**Tasks for this exercise:**
1. In the Bormann biography excerpt, what was the source of Bormann's power?
2. Continue the Bormann biography excerpt from its last sentence.

**Exercise text:**
>>>>>

Bormann, who was unpopular with most other officials, derived his power from being indispensable to Hitler. Of the three Chancelleries, the Chancellery of the Fuehrer under Philip Bouhler and the Chancellery of the Reich under Hans Lammers, his accumulated the most authority.

Early life=

He served briefly in a World War I artillery regiment, and, after the war, joined the Freikorps Rossbach, and the Fehme killings. In March 1924, he was sentenced a year in prison, as an accomplice of Rudolf Hess in the brutal, vengeance murder of Walther Kadow (his former teacher at elementary school), who had supposedly betrayed the proto-Nazi martyr Leo Schlageter to the French occupation authorities in the Ruhr.

<<<<<

**Study material:**

>>>>>

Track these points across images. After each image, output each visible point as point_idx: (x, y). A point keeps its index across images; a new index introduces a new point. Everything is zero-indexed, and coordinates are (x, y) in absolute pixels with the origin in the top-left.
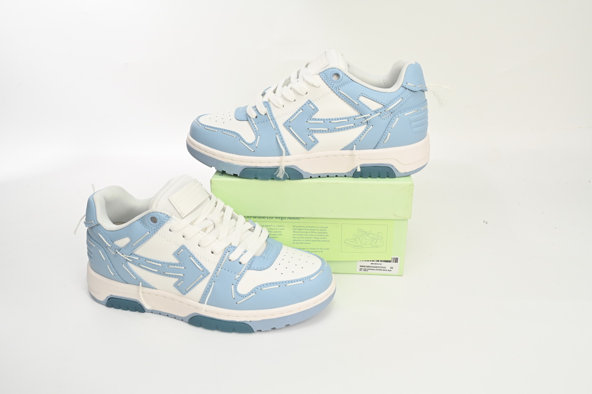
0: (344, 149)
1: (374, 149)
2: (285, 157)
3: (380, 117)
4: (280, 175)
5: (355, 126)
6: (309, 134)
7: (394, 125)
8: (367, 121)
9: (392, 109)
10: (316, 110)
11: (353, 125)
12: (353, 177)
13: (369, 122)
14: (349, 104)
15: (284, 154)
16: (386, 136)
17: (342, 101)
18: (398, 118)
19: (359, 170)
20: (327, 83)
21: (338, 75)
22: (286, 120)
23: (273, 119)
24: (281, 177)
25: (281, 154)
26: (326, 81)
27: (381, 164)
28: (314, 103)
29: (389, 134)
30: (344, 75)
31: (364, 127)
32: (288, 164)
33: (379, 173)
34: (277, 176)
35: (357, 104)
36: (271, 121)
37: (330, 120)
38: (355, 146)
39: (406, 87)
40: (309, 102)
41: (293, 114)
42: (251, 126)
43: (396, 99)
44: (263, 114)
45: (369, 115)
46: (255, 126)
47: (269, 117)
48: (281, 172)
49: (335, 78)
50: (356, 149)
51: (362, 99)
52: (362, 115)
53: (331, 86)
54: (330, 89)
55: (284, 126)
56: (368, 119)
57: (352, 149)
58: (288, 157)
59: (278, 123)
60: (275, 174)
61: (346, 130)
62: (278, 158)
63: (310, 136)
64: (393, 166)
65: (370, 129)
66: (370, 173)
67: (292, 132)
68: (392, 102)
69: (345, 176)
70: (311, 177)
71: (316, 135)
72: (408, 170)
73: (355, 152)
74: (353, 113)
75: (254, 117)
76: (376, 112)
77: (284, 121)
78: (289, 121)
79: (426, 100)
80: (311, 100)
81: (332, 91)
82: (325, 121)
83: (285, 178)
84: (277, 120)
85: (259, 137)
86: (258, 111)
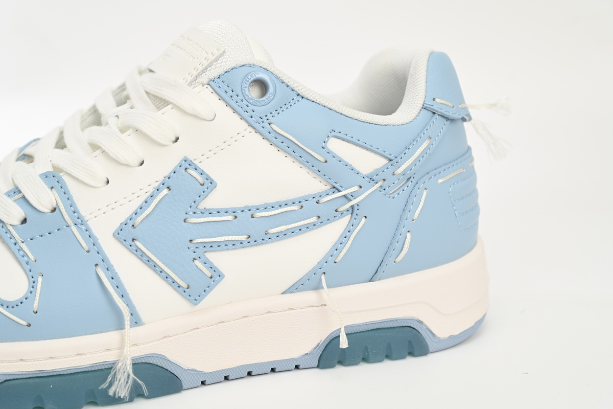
0: (294, 289)
1: (371, 280)
2: (130, 332)
3: (383, 192)
4: (121, 388)
5: (321, 221)
6: (194, 255)
7: (418, 212)
8: (352, 207)
9: (409, 168)
10: (209, 184)
11: (314, 219)
12: (318, 367)
13: (356, 208)
14: (300, 162)
15: (127, 323)
16: (401, 243)
17: (281, 155)
18: (425, 192)
19: (344, 343)
20: (235, 106)
21: (262, 85)
22: (123, 220)
23: (80, 222)
24: (123, 393)
25: (120, 326)
26: (233, 103)
27: (392, 321)
28: (199, 165)
29: (409, 235)
30: (278, 84)
31: (342, 224)
32: (140, 352)
33: (389, 346)
34: (111, 393)
35: (322, 160)
36: (74, 228)
37: (251, 211)
38: (323, 277)
39: (436, 108)
40: (187, 164)
41: (139, 202)
42: (9, 249)
43: (415, 141)
44: (46, 209)
45: (356, 188)
46: (23, 246)
47: (66, 217)
48: (121, 377)
49: (255, 92)
50: (328, 287)
51: (335, 145)
52: (335, 189)
53: (246, 115)
54: (244, 124)
55: (117, 238)
56: (354, 202)
57: (318, 287)
58: (138, 330)
59: (95, 232)
60: (104, 386)
61: (298, 234)
62: (112, 337)
63: (197, 262)
64: (421, 322)
65: (361, 225)
66: (366, 348)
67: (143, 254)
68: (407, 149)
69: (297, 367)
70: (203, 383)
71: (215, 258)
72: (457, 330)
73: (327, 294)
74: (312, 184)
75: (17, 222)
76: (372, 179)
77: (116, 226)
78: (130, 223)
79: (469, 149)
80: (191, 158)
81: (250, 129)
82: (239, 214)
83: (136, 393)
84: (92, 224)
85: (40, 279)
86: (25, 198)
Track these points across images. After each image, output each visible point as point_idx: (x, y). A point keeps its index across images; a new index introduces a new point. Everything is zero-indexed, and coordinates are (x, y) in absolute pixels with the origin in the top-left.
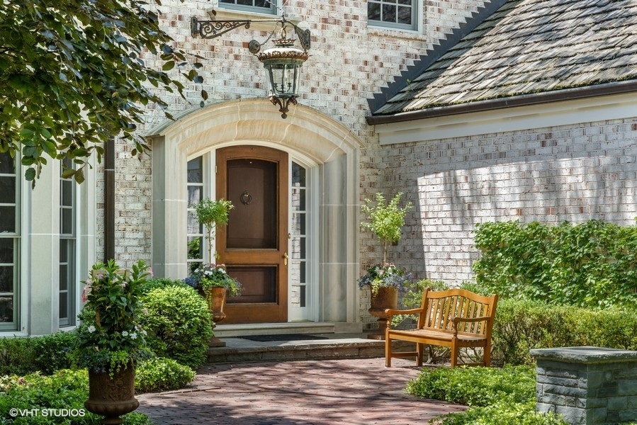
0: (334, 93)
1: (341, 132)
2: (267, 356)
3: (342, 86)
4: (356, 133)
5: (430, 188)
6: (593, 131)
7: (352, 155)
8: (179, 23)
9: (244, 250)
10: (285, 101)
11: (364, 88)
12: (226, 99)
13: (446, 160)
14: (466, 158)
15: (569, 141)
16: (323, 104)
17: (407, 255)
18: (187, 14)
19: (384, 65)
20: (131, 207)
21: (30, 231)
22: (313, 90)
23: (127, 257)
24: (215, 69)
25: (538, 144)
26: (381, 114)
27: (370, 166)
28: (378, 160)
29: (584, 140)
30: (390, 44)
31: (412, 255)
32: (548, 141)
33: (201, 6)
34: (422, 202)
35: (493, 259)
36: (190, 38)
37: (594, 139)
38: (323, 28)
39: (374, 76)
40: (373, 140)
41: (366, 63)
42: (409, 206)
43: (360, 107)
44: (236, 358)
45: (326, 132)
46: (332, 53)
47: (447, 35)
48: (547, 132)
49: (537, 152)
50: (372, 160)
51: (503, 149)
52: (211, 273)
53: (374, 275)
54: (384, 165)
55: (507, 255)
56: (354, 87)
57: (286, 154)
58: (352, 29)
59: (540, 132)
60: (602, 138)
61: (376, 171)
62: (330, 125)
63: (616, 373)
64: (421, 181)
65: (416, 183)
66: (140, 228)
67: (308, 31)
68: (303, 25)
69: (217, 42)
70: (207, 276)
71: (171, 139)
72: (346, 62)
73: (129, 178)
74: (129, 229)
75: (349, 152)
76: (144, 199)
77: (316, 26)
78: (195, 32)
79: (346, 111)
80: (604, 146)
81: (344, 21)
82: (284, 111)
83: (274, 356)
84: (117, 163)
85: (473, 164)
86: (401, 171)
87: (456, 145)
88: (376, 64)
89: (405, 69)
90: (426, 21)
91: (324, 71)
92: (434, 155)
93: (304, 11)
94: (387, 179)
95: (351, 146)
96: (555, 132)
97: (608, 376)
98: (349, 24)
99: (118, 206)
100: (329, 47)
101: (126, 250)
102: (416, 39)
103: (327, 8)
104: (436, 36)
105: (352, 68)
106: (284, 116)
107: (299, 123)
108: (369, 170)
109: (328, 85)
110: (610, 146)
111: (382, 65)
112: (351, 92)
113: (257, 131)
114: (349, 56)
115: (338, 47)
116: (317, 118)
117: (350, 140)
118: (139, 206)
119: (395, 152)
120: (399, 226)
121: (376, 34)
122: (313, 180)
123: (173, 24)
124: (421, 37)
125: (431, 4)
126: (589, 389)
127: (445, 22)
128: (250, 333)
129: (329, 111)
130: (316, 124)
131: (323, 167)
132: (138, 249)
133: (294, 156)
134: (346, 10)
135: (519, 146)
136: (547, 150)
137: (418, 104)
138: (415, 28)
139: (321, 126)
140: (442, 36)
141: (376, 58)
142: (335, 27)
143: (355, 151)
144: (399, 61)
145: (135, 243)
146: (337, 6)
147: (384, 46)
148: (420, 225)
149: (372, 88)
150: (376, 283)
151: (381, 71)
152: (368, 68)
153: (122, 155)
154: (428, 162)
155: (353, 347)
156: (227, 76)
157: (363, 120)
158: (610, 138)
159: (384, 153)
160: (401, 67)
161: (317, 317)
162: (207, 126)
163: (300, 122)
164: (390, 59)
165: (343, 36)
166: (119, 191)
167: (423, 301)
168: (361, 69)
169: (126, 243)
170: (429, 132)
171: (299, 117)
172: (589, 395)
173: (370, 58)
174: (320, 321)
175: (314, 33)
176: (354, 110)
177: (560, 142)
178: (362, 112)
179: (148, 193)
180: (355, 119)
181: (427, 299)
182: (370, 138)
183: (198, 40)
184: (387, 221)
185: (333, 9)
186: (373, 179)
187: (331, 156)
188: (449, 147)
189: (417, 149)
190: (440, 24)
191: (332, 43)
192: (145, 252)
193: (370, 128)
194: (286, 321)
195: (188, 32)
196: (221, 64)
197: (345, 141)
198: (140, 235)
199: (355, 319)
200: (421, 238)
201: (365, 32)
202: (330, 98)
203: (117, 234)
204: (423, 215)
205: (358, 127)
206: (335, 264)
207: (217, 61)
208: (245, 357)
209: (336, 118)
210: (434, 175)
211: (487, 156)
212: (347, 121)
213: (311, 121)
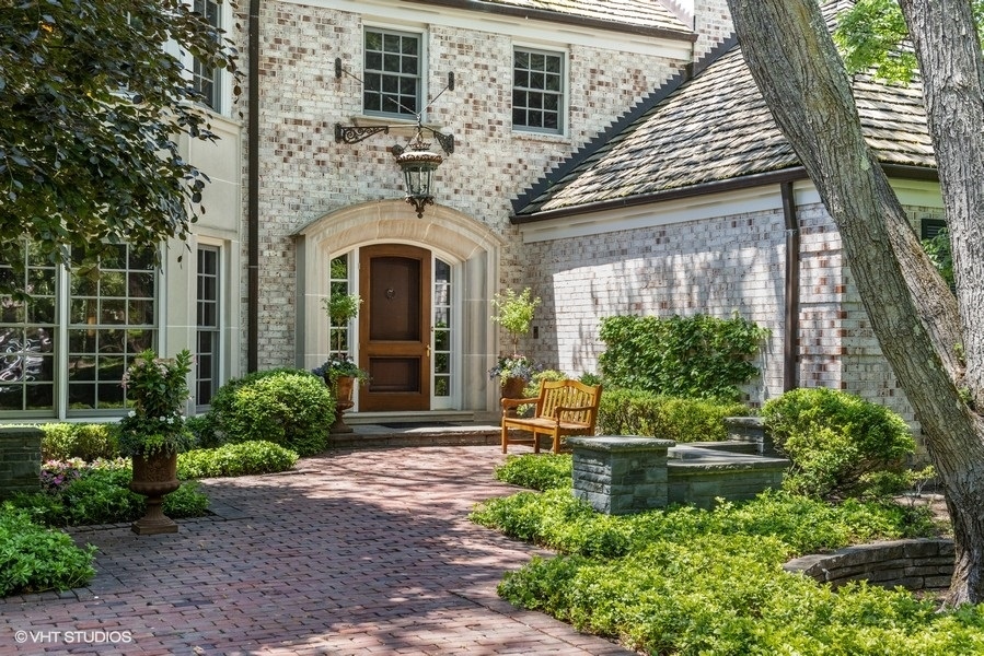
0: (478, 194)
1: (481, 231)
2: (393, 442)
3: (486, 187)
4: (499, 233)
5: (564, 284)
6: (699, 228)
7: (493, 252)
8: (323, 130)
9: (387, 342)
10: (421, 201)
11: (507, 189)
12: (369, 200)
13: (577, 257)
14: (594, 256)
15: (680, 238)
16: (466, 205)
17: (546, 348)
18: (332, 121)
19: (528, 168)
20: (275, 301)
21: (166, 322)
22: (456, 192)
23: (271, 348)
24: (358, 172)
25: (654, 241)
26: (523, 214)
27: (513, 263)
28: (522, 258)
29: (691, 237)
30: (535, 148)
31: (550, 347)
32: (662, 238)
33: (345, 113)
34: (556, 297)
35: (615, 351)
36: (334, 144)
37: (701, 237)
38: (467, 132)
39: (518, 178)
40: (517, 238)
41: (510, 166)
42: (537, 301)
43: (504, 207)
44: (362, 444)
45: (467, 232)
46: (475, 157)
47: (592, 139)
48: (661, 229)
49: (653, 249)
50: (516, 257)
51: (625, 246)
52: (338, 364)
53: (503, 366)
54: (528, 263)
55: (626, 348)
56: (497, 189)
57: (428, 252)
58: (496, 133)
59: (655, 230)
60: (707, 235)
61: (520, 268)
62: (471, 224)
63: (644, 461)
64: (556, 277)
65: (552, 278)
66: (284, 321)
67: (451, 136)
68: (445, 131)
69: (361, 147)
70: (335, 366)
71: (312, 238)
72: (490, 164)
73: (273, 274)
74: (272, 322)
75: (490, 250)
76: (288, 294)
77: (459, 131)
78: (339, 138)
79: (489, 212)
80: (709, 243)
81: (487, 126)
82: (420, 211)
84: (260, 260)
85: (600, 260)
86: (541, 267)
87: (586, 242)
88: (520, 167)
89: (550, 171)
90: (571, 126)
91: (467, 174)
92: (568, 252)
93: (448, 117)
94: (530, 275)
95: (493, 245)
96: (669, 230)
97: (635, 464)
98: (493, 129)
99: (262, 301)
100: (473, 151)
101: (270, 342)
102: (560, 143)
103: (471, 114)
104: (581, 140)
105: (496, 170)
106: (420, 216)
107: (440, 223)
108: (513, 267)
109: (472, 186)
110: (714, 243)
111: (526, 167)
112: (495, 193)
113: (399, 230)
114: (492, 159)
115: (482, 151)
116: (458, 218)
117: (491, 239)
118: (283, 301)
119: (536, 250)
120: (527, 319)
121: (520, 138)
122: (457, 275)
123: (317, 130)
124: (565, 140)
125: (575, 109)
126: (613, 476)
127: (590, 126)
128: (390, 420)
129: (473, 211)
130: (457, 223)
131: (465, 263)
132: (282, 341)
133: (437, 253)
134: (490, 116)
135: (638, 243)
136: (661, 247)
137: (554, 204)
138: (561, 133)
139: (461, 225)
140: (587, 140)
141: (520, 161)
142: (479, 132)
143: (496, 248)
144: (543, 163)
145: (279, 335)
146: (481, 112)
147: (528, 150)
148: (554, 319)
149: (516, 189)
150: (505, 373)
151: (525, 173)
152: (511, 170)
153: (266, 253)
154: (563, 259)
155: (479, 434)
156: (370, 179)
157: (506, 220)
158: (713, 235)
159: (527, 251)
160: (545, 169)
161: (460, 405)
162: (347, 226)
163: (440, 221)
164: (534, 162)
165: (486, 140)
166: (262, 286)
167: (540, 391)
168: (504, 172)
169: (270, 335)
170: (564, 231)
171: (439, 217)
172: (613, 483)
173: (513, 161)
174: (462, 409)
175: (457, 137)
176: (497, 210)
177: (673, 239)
178: (505, 212)
179: (291, 288)
180: (498, 219)
181: (544, 390)
182: (514, 237)
183: (341, 145)
184: (515, 315)
185: (477, 115)
186: (517, 275)
187: (473, 254)
188: (580, 245)
189: (554, 247)
190: (585, 128)
191: (475, 147)
192: (288, 343)
193: (514, 227)
194: (429, 409)
195: (331, 138)
196: (365, 167)
197: (485, 240)
198: (284, 328)
199: (495, 409)
200: (555, 331)
201: (509, 136)
202: (473, 199)
203: (261, 327)
204: (558, 309)
205: (502, 226)
206: (476, 355)
207: (361, 164)
209: (480, 217)
210: (567, 272)
211: (611, 253)
212: (490, 221)
213: (451, 221)
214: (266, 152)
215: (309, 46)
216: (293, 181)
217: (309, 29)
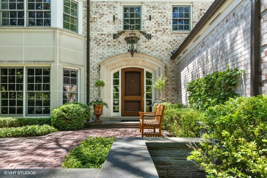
0: (159, 51)
1: (158, 61)
3: (162, 49)
8: (109, 36)
9: (130, 96)
11: (170, 49)
13: (185, 64)
14: (188, 62)
16: (156, 55)
17: (180, 97)
18: (112, 33)
19: (177, 42)
22: (152, 51)
24: (120, 47)
27: (172, 71)
28: (175, 70)
30: (179, 35)
33: (116, 31)
36: (113, 40)
38: (155, 33)
39: (174, 45)
40: (173, 64)
41: (171, 42)
43: (169, 54)
45: (153, 62)
46: (159, 40)
56: (166, 49)
57: (143, 69)
58: (166, 32)
61: (175, 73)
62: (154, 59)
64: (181, 73)
67: (150, 35)
68: (148, 33)
69: (121, 40)
72: (164, 42)
73: (95, 77)
74: (94, 91)
75: (161, 67)
77: (153, 33)
78: (114, 38)
79: (163, 56)
81: (163, 30)
84: (90, 74)
88: (174, 42)
91: (156, 45)
93: (149, 29)
98: (165, 31)
99: (91, 85)
100: (158, 38)
101: (94, 96)
103: (157, 27)
105: (166, 44)
106: (132, 56)
107: (144, 59)
108: (172, 73)
109: (157, 49)
111: (176, 42)
112: (165, 50)
113: (131, 63)
114: (164, 40)
115: (161, 38)
119: (178, 66)
121: (174, 33)
123: (108, 36)
125: (194, 22)
129: (158, 56)
131: (155, 72)
134: (164, 27)
139: (151, 60)
141: (174, 40)
142: (160, 33)
143: (163, 66)
144: (182, 40)
145: (97, 94)
146: (160, 26)
147: (177, 36)
149: (173, 49)
151: (176, 44)
152: (171, 43)
153: (93, 72)
154: (182, 67)
156: (124, 49)
157: (169, 58)
164: (179, 40)
165: (162, 35)
166: (92, 81)
168: (169, 44)
169: (94, 94)
170: (182, 57)
171: (143, 57)
173: (172, 40)
175: (152, 35)
176: (166, 56)
178: (169, 56)
180: (167, 58)
183: (115, 40)
185: (159, 27)
186: (173, 75)
187: (156, 69)
188: (185, 59)
189: (181, 64)
191: (158, 37)
193: (172, 61)
195: (112, 38)
196: (122, 46)
201: (170, 33)
202: (158, 53)
203: (91, 92)
205: (168, 60)
207: (121, 45)
209: (160, 58)
210: (183, 70)
211: (191, 59)
212: (164, 59)
213: (148, 59)
214: (92, 44)
215: (105, 13)
216: (100, 51)
217: (105, 8)
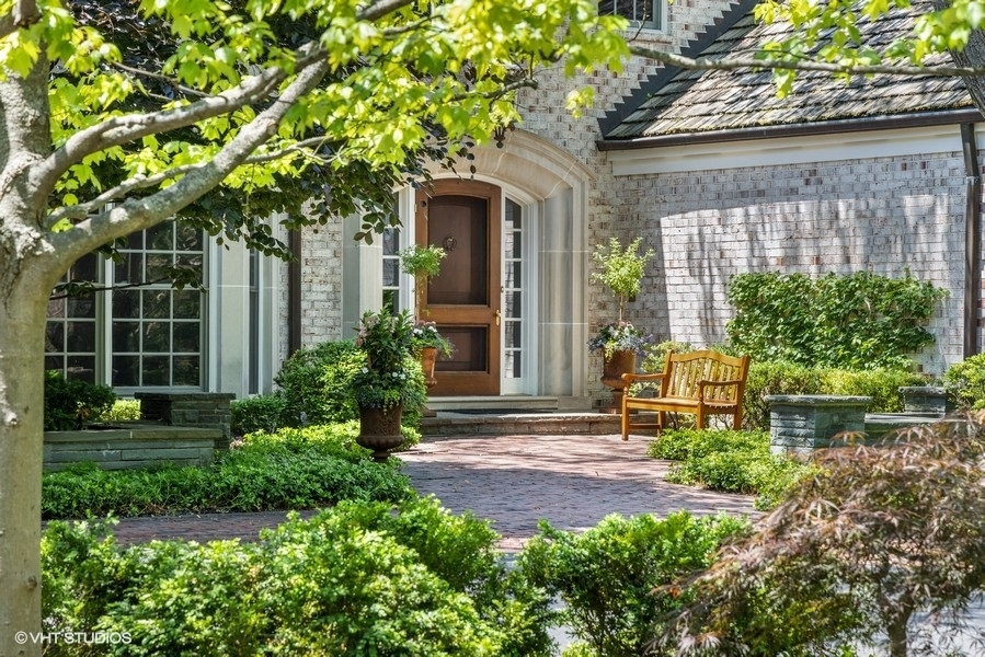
0: (556, 113)
1: (566, 161)
2: (485, 429)
4: (584, 162)
5: (676, 231)
6: (861, 169)
7: (580, 190)
9: (449, 306)
11: (593, 105)
13: (695, 197)
14: (719, 196)
15: (836, 179)
17: (647, 313)
19: (619, 76)
20: (318, 254)
21: (220, 281)
22: (531, 109)
23: (314, 313)
25: (801, 182)
26: (615, 138)
27: (600, 202)
28: (611, 195)
29: (851, 179)
31: (653, 314)
32: (813, 179)
34: (666, 249)
35: (750, 318)
37: (863, 179)
39: (606, 89)
40: (605, 169)
41: (596, 73)
42: (650, 253)
43: (589, 128)
44: (450, 430)
45: (548, 162)
47: (698, 35)
48: (811, 168)
49: (800, 191)
50: (603, 194)
51: (762, 186)
52: (421, 332)
53: (607, 336)
54: (619, 202)
55: (765, 312)
57: (497, 189)
59: (803, 168)
60: (871, 178)
61: (609, 208)
62: (553, 153)
63: (844, 416)
64: (665, 221)
65: (658, 224)
66: (329, 279)
70: (416, 335)
74: (316, 280)
75: (576, 186)
76: (334, 245)
79: (571, 135)
80: (873, 187)
82: (500, 138)
83: (492, 429)
85: (727, 203)
86: (640, 208)
87: (708, 179)
88: (609, 75)
89: (645, 80)
90: (671, 18)
91: (544, 85)
92: (680, 190)
94: (622, 219)
95: (579, 179)
96: (820, 169)
97: (836, 419)
99: (303, 253)
101: (313, 306)
102: (658, 41)
104: (684, 36)
105: (579, 80)
106: (499, 145)
107: (516, 151)
108: (600, 207)
109: (550, 102)
110: (879, 187)
111: (615, 76)
113: (465, 161)
116: (538, 145)
117: (578, 171)
118: (328, 253)
119: (633, 185)
120: (638, 277)
122: (531, 219)
124: (665, 38)
126: (817, 429)
127: (695, 18)
129: (551, 134)
130: (537, 152)
131: (543, 204)
132: (326, 304)
133: (508, 191)
135: (780, 183)
136: (811, 189)
137: (660, 127)
138: (658, 27)
139: (542, 155)
140: (693, 37)
143: (583, 184)
144: (637, 69)
145: (323, 297)
148: (664, 276)
149: (603, 104)
150: (610, 346)
151: (615, 82)
152: (598, 80)
154: (673, 199)
155: (583, 421)
157: (592, 145)
158: (879, 178)
159: (618, 186)
160: (639, 77)
161: (535, 390)
163: (517, 149)
164: (626, 68)
166: (304, 235)
167: (666, 365)
168: (590, 81)
169: (313, 296)
170: (675, 163)
171: (514, 144)
172: (817, 436)
173: (601, 67)
174: (538, 395)
176: (581, 132)
177: (826, 180)
178: (591, 134)
179: (337, 237)
180: (582, 144)
181: (670, 363)
182: (600, 167)
184: (624, 271)
186: (605, 218)
187: (554, 191)
188: (698, 181)
189: (660, 183)
190: (689, 20)
192: (334, 308)
193: (601, 155)
194: (498, 394)
197: (571, 173)
198: (329, 288)
199: (582, 392)
200: (665, 292)
202: (552, 118)
203: (304, 287)
204: (667, 264)
205: (586, 154)
206: (558, 324)
208: (459, 429)
209: (559, 143)
210: (680, 215)
211: (743, 194)
212: (573, 147)
213: (531, 150)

<<<<<

**Answers to this exercise:**
1. His being indispensable to Hitler.

2.
Nazi Party

On leaving prison, he joined the Nazi Party, becoming its regional press officer in Thuringia and then business manager in 1928. From 1928 to 1930 he was attached to the SA Supreme Command and in October 1933 he became a Reichsleiter of the NSDAP, the highest party rank. In November, he was elected to the Reichstag.

From July 1933 until 1941 Bormann was the Chief of Cabinet in the Office of the Deputy Fuhrer, Rudolf Hess, acting as his personal secretary. When Hess flew to Britain, Bormann avoided involvment, and, while never named Deputy Fuehrer, took over Hess' declining authority and began to increase it.